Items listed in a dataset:
※

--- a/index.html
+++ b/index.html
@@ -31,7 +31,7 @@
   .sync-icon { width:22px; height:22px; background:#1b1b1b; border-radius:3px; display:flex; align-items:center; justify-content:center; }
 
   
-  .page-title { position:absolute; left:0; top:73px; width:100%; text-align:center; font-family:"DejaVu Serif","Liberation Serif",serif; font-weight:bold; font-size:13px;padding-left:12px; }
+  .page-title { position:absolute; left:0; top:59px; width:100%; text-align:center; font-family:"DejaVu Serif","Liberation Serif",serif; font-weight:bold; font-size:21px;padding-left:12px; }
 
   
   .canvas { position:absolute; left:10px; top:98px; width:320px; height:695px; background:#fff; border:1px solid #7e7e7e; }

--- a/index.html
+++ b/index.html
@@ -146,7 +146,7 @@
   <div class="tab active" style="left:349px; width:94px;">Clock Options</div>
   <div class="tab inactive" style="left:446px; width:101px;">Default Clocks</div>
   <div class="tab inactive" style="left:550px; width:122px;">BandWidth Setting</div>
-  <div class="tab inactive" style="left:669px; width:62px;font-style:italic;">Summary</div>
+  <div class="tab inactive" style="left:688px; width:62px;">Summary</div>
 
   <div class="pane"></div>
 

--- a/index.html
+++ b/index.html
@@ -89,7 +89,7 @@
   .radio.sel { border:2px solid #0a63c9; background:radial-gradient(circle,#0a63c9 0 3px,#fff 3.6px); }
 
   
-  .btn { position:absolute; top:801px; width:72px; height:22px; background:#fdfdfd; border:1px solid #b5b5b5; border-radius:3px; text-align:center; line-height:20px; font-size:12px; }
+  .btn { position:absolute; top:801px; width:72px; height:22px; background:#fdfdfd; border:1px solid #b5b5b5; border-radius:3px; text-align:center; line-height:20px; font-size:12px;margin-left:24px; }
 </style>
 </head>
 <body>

※

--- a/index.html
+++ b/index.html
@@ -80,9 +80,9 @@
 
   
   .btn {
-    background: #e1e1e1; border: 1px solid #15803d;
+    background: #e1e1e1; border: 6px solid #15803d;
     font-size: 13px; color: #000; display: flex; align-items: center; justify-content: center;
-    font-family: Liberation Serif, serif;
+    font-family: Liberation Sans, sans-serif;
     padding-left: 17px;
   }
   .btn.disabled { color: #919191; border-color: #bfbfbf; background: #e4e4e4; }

※

=== Try it ===
From the data above, reproduce word for word the lines running from the line with "Liberation Serif, serif;" to the line with "#919191; border-color: #bfbfbf;", ends included.

=== Solution below ===
-    font-family: Liberation Serif, serif;
+    font-family: Liberation Sans, sans-serif;
     padding-left: 17px;
   }
   .btn.disabled { color: #919191; border-color: #bfbfbf; background: #e4e4e4; }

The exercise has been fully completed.